У Мнемидиса было сколько угодно времени, по крайней мере, так ему казалось. И он мог позволить себе не спешить. Но когда его взгляд упал на телефонную будку, он немедленно вспомнил, что пока еще не знает точного адреса Констанс. Вскоре он отыскал его в разделе торговли и медицины и прочитал два раза, чтобы получше запомнить.

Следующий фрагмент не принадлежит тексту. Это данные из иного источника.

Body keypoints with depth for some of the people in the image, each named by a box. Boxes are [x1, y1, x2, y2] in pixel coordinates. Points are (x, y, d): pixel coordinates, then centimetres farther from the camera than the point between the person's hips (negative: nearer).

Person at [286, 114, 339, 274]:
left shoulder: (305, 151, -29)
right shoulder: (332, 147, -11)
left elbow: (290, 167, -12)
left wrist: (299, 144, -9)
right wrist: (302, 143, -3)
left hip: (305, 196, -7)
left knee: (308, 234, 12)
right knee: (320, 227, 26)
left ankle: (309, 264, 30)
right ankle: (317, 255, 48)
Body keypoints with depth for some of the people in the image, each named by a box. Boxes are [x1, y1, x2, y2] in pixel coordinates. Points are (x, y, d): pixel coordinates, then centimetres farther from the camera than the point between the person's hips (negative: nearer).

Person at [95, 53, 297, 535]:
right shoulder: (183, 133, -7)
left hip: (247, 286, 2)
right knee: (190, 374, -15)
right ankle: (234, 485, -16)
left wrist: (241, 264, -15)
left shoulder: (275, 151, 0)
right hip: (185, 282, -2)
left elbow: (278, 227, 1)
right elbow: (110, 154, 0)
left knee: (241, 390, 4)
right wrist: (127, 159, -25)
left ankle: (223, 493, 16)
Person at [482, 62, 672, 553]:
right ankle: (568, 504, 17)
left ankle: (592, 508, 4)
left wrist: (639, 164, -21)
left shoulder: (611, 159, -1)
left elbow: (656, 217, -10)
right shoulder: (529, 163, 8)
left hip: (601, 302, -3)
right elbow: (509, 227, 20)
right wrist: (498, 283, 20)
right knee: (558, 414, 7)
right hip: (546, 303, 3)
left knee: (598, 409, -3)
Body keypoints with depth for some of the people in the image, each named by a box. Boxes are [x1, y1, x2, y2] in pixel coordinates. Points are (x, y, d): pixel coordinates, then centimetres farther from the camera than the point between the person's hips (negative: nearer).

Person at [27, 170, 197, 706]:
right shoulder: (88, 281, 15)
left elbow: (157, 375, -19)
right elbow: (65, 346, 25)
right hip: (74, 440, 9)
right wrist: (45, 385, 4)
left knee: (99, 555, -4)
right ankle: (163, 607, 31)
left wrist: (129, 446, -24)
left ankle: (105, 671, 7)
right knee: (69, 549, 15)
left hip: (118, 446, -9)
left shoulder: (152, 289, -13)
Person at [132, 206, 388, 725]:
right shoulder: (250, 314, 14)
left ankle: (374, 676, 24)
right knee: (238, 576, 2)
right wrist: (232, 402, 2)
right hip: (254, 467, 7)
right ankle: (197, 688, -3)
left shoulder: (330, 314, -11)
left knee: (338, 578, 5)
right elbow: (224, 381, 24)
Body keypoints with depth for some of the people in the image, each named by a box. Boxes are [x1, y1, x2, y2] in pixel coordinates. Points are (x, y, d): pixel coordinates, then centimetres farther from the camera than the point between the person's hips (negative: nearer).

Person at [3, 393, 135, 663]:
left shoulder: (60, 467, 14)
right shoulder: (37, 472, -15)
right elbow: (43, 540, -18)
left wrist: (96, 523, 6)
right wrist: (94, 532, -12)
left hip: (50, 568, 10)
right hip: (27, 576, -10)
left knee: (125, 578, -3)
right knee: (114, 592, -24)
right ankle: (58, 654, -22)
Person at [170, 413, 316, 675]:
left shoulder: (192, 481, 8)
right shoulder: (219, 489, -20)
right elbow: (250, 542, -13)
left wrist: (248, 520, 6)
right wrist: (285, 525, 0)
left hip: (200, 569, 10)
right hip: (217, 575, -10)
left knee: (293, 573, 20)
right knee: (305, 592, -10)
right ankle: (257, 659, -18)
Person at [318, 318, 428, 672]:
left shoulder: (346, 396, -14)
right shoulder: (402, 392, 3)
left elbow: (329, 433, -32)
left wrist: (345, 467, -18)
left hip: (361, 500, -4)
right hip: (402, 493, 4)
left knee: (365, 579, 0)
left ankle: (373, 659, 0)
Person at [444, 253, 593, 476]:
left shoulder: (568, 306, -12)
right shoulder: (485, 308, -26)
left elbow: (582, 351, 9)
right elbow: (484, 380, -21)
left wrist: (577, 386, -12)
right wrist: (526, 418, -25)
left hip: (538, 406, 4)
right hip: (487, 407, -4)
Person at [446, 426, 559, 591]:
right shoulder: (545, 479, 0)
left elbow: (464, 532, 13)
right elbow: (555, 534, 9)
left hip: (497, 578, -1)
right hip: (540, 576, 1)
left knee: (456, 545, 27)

К ней он отправится, когда почувствует себя готовым совершить возмездие, ведь эта женщина дурно обращалась с ним как морально, так и физически. Мнемидис закрыл глаза, старательно запоминая адрес Констанс.
Глава пятая
Возвращение
Вернувшись после своего сравнительно недолгого отсутствия, Констанс поняла, что в ее маленьком кругу не все по-прежнему. Неизменными были «одиннадцатичасовки» Тоби и Сатклиффа, однако компания «биллиардистов», как их окрестил Сатклифф, уже грозила превратиться в неформальный клуб, пополнившись новыми членами. Блэнфорд перебрался в инвалидное кресло с откидывающейся спинкой, которую он мог регулировать сам, если уставал или хотел поспать. Он обнаружил, что обстановка в клинике как нельзя лучше подходит для работы, а также что с Сатклиффом лучше спорить, когда он не очень сосредоточен и позволяет своим мыслям витать где-то далеко, не ожидая коварного выпада. Как ни парадоксально, самые интересные идеи приходили ему в голову, когда он думал о чем-то другом — они словно сами по себе сваливались на него неизвестно откуда: все художники испытывают нечто подобное, получая озарения как счастливый дар из внешнего пространства. К «биллиардистам» присоединился Макс, который странным образом чувствовал себя одиноко в Женеве и был рад возобновить старые знакомства. Он отлично играл в пул и, хотя стал йогом, не очень-то изменился, поэтому над ним добродушно подшучивали, а он был очень застенчив, всегда был таким, несмотря на крикливую униформу, придуманную лордом Галеном. Старый, мрачный, обветшавший бар обрел новую жизнь. Одряхлевший старик, которому было не под силу вести дела, позвал на помощь племянницу или невестку, тотчас предложившую съедобные блюда и лучшие марки виски и джина, чтобы завлечь посетителей. И это не замедлило дать плоды. Среди новых завсегдатаев были два секретаря, работавшие на Тоби, и даже Райдер, начальник Сатклиффа, который после несчастного случая с женой стал довольно много пить. Более того, он испытывал трепет, как он сам заявлял, перед все чаще встречающимися «артистами», тогда как сам он представлял собой «обыкновенного примитивного чиновника». Стоило ему заговорить о своих сомнениях, как Сатклифф грубо обрывал его. — Неправильное слово, правильно — аутисты. Мне известно, что животное не обучено приличным манерам и понятия не имеет о высокой культуре, тем не менее, оно готово мириться со своей вульгарностью. В положении парвеню есть свои преимущества, его не очень-то подпускают к себе люди, которые отравлены избытком культуры. На самом деле, бедняга художник, что старый пердюжник, принадлежит к вымирающим особям, и ему требуется уют некоей резервации. Его вознаграждения хранятся в тайне. Он принадлежит к Безвольному Меньшинству!